Intent does not erase privilege or the harm to others that comes with
in one’s actions or words.  
 It is the very inability to be all things to
all people that makes any deification of heroes problematic. Whether it is
the failure to see the problems with Nelson Mandela’s Truth and Reconciliation Commission,
or Obama’s continued outright murder of Brown people through the deployment
of drones
, or Dan Savage’s sexism, or feminist scholar Mary
Daly coining
the term “Frankensteinian”
as a descriptor for trans-women in Gyn/Ecology, or feminist icon Betty
Friedan calling
lesbians the “Lavender Menace”
because she thought they were a threat to the
National Organization for Women (NOW), or Ani’s defensive response to the
Internet’s anger regarding the Righteous Retreat being held at a location which
could easily be defined as the American Dachau, leadership will always fail the people
who hold the least power.  In this case, a White feminist leader in the
mainstream U.S. feminist movement failed women of color.
When Ani’s fans
defended their great leader on Facebook comment threads, which included cyber blackface,
they weren’t doing their beloved idol a real
service.  Accountability, criticism and even outright rage can be the
best way to show respect to those who fail to be true to their stated
principles — because it allows them the opportunity to be humble, grow and
change for the better.

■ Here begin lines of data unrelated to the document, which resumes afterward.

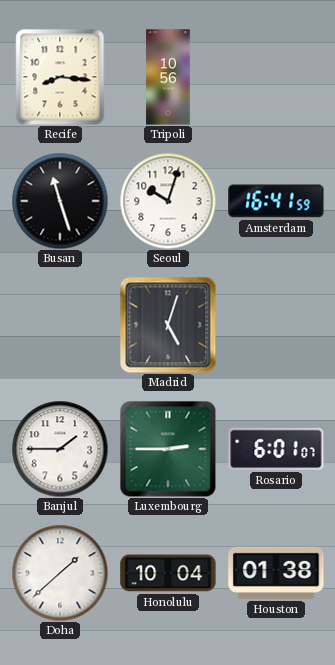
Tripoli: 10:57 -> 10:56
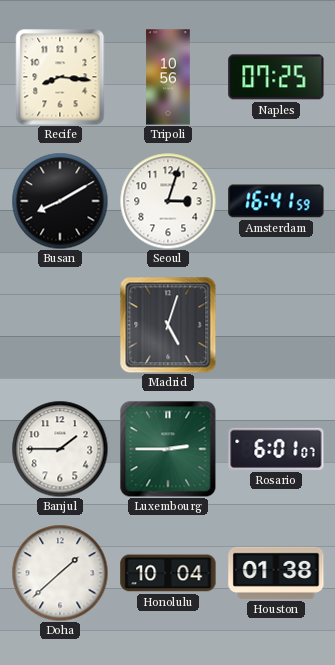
Naples: none -> 07:25
Busan: 11:27 -> 8:10
Seoul: 10:03 -> 3:03
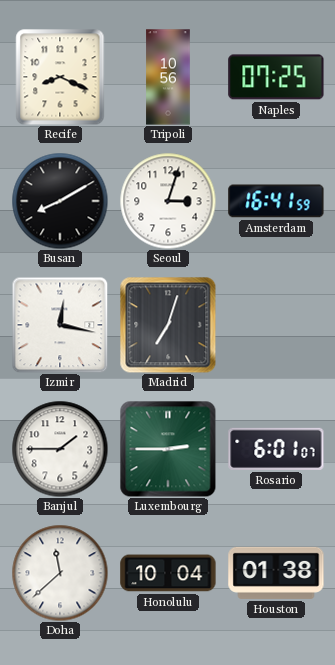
Recife: 8:16 -> 8:19
Izmir: none -> 12:17
Madrid: 5:03 -> 7:03
Doha: 1:38 -> 11:38
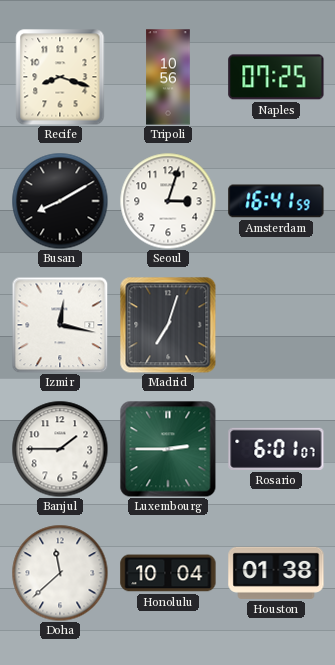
Recife: 8:19 -> 8:18
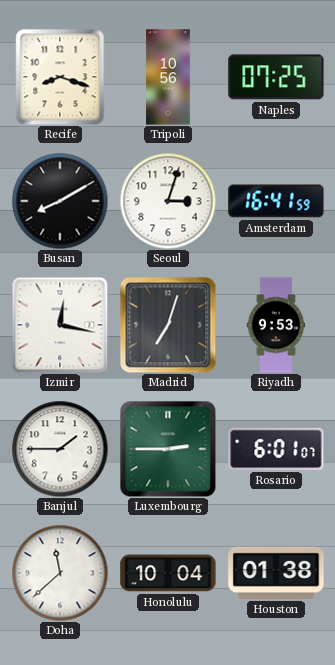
Riyadh: none -> 9:53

We don’t learn through worship and praise but when we
reach a point of critical pain; mistakes are what shape our character, not
triumphs. Sycophants don’t acknowledge the humanity of their so-called leaders
because to do so would be to acknowledge fallibility – the very basis of what
it is to be human.  

What we need is a
deeper commitment to the movements themselves and the principles they are
supposed to stand for.  Buying into the idea that deifying leaders
gives purpose and direction is Quixote journey which will at best lead to
Pyrrhic victory.  Intersectional
feminism denotes that all facets of a person’s identity are important in
understanding social marginalization and privilege.  A feminism which
is intersectional will not minimize the concerns of women of color; instead,
their needs and feelings should be acknowledged, respected, and then taken into
action by those with power.  Instead of rushing forward to claim and
defend leaders who have specifically ignored their privilege and been
offensive, perhaps the lesson we should draw from this incident is that truly
embracing the organizing principles of feminism, and not the people who have
been chosen to speak for it, is the best path forward.